UmTRX is Alive (again!)

Having moved OpenBTS on to a new dedicated server I am pleased to report that all is well again!

I picked up a cheap (£25) HP Compaq DC7100 on eBay and installed Ubuntu 12.04. The build of OpenBTS and UHD went like a dream unlike on Centos 5 where it took ages to sort out the build dependencies.

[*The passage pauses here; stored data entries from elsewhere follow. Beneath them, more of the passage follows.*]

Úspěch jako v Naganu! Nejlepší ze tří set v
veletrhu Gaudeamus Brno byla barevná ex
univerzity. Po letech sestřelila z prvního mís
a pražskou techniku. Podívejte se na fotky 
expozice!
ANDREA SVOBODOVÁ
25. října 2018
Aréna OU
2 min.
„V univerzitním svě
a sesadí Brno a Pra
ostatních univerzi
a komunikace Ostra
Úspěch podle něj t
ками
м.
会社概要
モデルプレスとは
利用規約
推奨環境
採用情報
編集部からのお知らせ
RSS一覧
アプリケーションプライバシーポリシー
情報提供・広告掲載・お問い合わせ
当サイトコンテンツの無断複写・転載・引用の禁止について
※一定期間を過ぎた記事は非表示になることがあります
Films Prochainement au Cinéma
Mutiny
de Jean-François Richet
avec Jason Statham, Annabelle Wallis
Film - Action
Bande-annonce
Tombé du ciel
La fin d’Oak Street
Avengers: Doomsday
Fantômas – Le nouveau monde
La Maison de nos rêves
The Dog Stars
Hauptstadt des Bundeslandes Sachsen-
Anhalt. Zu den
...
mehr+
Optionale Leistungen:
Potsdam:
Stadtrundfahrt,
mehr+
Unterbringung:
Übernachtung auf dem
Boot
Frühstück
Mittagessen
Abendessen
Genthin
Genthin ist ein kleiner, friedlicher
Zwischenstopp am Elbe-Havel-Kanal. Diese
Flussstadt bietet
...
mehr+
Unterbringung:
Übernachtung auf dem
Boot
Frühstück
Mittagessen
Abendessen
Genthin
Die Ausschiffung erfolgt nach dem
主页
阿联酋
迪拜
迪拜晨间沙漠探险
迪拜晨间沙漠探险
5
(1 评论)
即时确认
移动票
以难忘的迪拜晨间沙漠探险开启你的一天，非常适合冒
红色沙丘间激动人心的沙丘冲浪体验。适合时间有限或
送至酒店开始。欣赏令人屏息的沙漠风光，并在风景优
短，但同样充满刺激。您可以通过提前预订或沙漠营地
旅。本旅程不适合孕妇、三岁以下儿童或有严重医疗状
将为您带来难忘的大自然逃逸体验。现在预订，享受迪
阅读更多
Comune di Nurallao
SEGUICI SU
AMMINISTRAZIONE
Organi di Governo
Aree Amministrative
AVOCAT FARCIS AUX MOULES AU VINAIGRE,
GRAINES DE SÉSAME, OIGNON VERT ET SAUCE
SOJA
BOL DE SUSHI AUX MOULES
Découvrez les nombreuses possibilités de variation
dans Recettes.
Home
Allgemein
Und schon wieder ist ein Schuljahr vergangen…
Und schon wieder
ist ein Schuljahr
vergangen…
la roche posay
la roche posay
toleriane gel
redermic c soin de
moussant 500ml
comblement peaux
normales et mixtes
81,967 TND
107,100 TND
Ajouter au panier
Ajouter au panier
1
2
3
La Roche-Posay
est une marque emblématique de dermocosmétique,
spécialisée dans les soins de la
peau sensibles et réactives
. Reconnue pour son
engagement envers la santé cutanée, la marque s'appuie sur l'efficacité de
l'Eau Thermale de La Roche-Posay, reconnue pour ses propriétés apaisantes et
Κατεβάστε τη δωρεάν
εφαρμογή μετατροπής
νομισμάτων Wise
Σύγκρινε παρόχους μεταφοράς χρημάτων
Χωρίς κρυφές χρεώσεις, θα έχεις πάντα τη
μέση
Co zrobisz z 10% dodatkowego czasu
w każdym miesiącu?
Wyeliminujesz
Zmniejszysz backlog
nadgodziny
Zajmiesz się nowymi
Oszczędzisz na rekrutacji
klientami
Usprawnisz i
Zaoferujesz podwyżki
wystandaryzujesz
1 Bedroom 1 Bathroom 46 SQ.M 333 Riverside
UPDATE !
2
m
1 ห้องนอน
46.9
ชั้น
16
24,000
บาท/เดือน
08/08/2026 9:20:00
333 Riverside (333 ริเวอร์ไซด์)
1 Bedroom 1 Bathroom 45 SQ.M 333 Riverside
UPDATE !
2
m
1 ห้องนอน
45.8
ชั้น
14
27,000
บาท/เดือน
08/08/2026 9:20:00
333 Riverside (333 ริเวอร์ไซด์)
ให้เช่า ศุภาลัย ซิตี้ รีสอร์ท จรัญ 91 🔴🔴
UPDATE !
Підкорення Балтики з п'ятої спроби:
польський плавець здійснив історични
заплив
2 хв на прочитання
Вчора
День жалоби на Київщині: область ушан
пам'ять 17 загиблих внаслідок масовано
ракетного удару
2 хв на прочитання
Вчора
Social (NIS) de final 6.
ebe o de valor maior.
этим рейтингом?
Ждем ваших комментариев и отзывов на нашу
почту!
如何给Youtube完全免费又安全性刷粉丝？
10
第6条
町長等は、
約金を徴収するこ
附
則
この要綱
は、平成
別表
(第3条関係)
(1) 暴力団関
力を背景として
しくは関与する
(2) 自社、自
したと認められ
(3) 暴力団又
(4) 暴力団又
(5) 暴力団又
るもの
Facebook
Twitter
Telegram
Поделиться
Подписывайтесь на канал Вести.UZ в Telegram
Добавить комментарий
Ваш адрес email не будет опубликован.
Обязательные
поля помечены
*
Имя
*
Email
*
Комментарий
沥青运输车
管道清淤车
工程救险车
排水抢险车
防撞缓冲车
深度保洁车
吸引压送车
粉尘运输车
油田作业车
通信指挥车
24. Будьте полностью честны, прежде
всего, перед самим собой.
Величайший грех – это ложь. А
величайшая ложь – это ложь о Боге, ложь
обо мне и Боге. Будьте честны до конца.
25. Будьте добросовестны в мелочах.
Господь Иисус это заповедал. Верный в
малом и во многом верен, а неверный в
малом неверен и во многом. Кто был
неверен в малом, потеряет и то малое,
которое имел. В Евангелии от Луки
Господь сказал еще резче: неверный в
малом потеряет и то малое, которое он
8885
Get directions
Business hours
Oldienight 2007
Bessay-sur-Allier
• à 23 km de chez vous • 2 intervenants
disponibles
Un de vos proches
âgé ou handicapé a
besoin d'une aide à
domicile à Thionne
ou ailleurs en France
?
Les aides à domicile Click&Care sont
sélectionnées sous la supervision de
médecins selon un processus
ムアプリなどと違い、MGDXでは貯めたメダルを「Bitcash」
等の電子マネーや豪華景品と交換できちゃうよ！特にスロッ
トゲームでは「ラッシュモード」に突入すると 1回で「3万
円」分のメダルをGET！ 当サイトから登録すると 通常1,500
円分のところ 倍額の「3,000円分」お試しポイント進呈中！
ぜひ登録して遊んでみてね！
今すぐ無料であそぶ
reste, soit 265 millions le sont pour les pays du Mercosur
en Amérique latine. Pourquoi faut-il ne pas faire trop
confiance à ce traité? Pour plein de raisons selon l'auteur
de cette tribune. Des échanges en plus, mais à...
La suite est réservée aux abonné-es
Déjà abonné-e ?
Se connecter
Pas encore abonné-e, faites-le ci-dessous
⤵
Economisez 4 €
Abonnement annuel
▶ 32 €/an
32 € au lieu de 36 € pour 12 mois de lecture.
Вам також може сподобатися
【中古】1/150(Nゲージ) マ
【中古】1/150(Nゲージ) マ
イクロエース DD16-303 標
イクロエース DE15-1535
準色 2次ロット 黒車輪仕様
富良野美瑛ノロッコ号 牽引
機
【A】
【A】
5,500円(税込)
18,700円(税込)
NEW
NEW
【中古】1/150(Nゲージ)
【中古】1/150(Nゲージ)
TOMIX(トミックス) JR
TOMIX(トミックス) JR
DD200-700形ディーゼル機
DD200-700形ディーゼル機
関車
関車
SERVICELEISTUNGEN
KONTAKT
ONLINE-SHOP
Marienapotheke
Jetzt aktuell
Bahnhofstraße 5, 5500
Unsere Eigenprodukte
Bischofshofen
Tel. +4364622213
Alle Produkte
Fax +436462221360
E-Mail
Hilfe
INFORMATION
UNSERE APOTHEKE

Now I have no frame errors:

RSSI (Received Signal Strength Indication) figures all look good. I ran the “noise” command in the OpenBTS CLI several times to get the worst (=biggest) value of noise RSSI. It should be a negative value, like -44dB.

OpenBTS> noise


The MS RSSI Target should be higher than “noise” by a healthy number usually something like 4-6dB margin. Hence we need to add 4-6dB to the noise RSSI value to get the RSSI level we need to receive phone signal on the BTS without errors. This is called “target RSSI” in OpenBTS and is set with “GSM.Radio.RSSITarget” value in the config.  If noise RSSI is -16dB, then you would set target RSSI to -10dB:

OpenBTS> config GSM.Radio.RSSITarget -10

I also ran the “chans” command in the OpenBTS and used the active channel between the mobile station (MS) and the base station (BS) to estimate link quality and tune Rx gain and Tx attenuation.

“chans” shows:

  • TN – Timeslot number
  • channel type – The dedicated channel type
  • transaction id – The key for the corresponding entry in the transaction table that is currently making use of this channel
  • UPFER pct – Uplink frame error rate, as a percentage.
  • RSSI dB – Uplink RSSI at the BTS, in dB with respect to full scale
  • TXPWR dBm – Current uplink transmitter power (from the MS) in dBm
  • TXTA sym – Timing advance in symbol periods
  • DNLEV dBm – Downlink RSSI in dBm as measured by the MS
  • DNBER pct – Downlink bit error rate, as a percentage

The easiest way to estimate reception quality is to use the “UPFER” value. Zero “UPFER” means good reception, non-zero “UPFER” means errors on UL channel:



A Wireshark capture shows lots of interesting GSMTAP packets captured (analysis of which I will save for another blog post):


Finally an unexpected surprise – an iPhone 5 registered successfully!

Strangely even though I am running an unencrypted GSM network (since encryption is only supported in the commercial “C” release of OpenBTS and it is a pain to configure GSM A5/1 encryption, obtaining SIM cards with a known authentication key / Ki etc. etc.) I did not see the “Unsecured Call” warning introduced in IOS 5 which I had been expecting:


UPDATE: Fairwaves implemented encryption in the open-source version of OpenBTS and it is maintained in a special branch. It has issues with some phones and thus it has not been merged into Fairwaves master branch yet.

It turns out that even if the GSM handset supports indications of the ciphering status of a call, these indications can be disabled by the carrier through settings in the SIM. Most carriers choose to do disable this indication feature. Hence even though the indications sound good in principle, they are often useless in practice!

Happy days. I’ll put a full demo on YouTube soon.